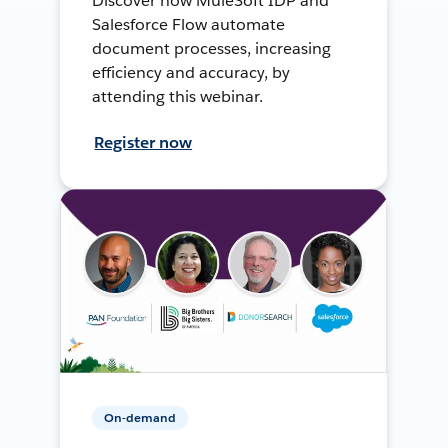
Discover how MuleSoft IDP and
Salesforce Flow automate
document processes, increasing
efficiency and accuracy, by
attending this webinar.
Register now
On-demand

□ □ □

WHAT IS NEEDED =
Without including any picture, reproduce all of the material exactly.

EXERCISE RESPONSE =
Discover how MuleSoft IDP and
Salesforce Flow automate
document processes, increasing
efficiency and accuracy, by
attending this webinar.
Register now
On-demand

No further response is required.